The visual loss associated with a full-thickness idiopathic macular hole is attributable most likely to both the direct loss of retinal tissue, and the surrounding area of retinal detachment and thickening.20 We demonstrated the presence of abnormalities of the surrounding retina on OCT in 100% of eyes, including nonreflective spaces within the neurosensory retina surrounding the hole, a region of slightly reduced optical reflectivity and increased retinal thickness evident in the region surrounding the hole; and minimally reflective spaces within or beneath the neurosensory retina in the fovea. We suspect that these characteristics of the surrounding retina that were evident on OCT may be predictive for final visual acuity (VA) in TMHs.

Only one of our cases closed spontaneously. However, Yamashita et al21 reported spontaneous closure of TMH in 44.4% (8 eyes) of 18 patients. They revealed in three cases that were examined with OCT two distinct abnormalities; acute foveal dehiscence without the involvement of the posterior vitreous cortex, and vitreous detachment with residual vitreous adhesion to the edge of updrawn fovea that developed the release of the foveal adhesion at the time of hole closure. Our case did not show any of these OCT findings. We found acute foveal dehiscence with total vitreous detachment documented by OCT. In addition, we found marked hyperreflectivity of the perifoveal retina, which could be interpreted as an alteration that may have indeed resulted from the strong force of impact on the posterior pole associated with avulsion of part of the inner-foveal layers.

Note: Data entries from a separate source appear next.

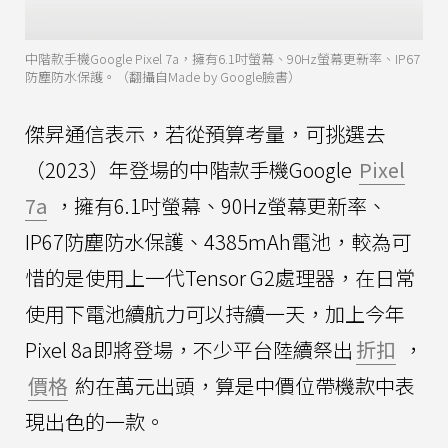
中階款手機Google Pixel 7a，擁有6.1吋螢幕、90Hz螢幕更新率、IP67
防塵防水保護。（翻攝自Made by Google臉書）
傑昇通信表示，若從預算考量，可挑選去
（2023）年登場的中階款手機Google
Pixel
7a
，擁有6.1吋螢幕、90Hz螢幕更新率、
IP67防塵防水保護、4385mAh電池，較為可
惜的是使用上一代Tensor G2處理器，在日常
使用下電池續航力可以持續一天，加上今年
Pixel 8a即將登場，不少平台陸續祭出
折扣
，
價格
約在萬元出頭，算是中價位帶機款中表
現出色的一款。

Our study is limited by its retrospective nature, and the small number of patients, which does not allow quantitative, statistical correlation between the clinical and OCT features in TMHs. However, OCT seems to be an important adjunctive tool in TMHs by enabling diagnosis of subtle changes that are essentially invisible to the examiner's eyes. It may also determine relatively mild quantitative changes that may indicate improvement or worsening in the natural course of TMHs, and that may potentially influence in decision-making regarding timing and correct therapeutic approach of these abnormalities.

In summary, OCT complements biomicroscopy in the evaluation of full-thickness TMHs. Optical coherence tomography findings and abnormalities of the surrounding retina may be important predictors of VA after surgery but further studies are necessary to confirm our observations.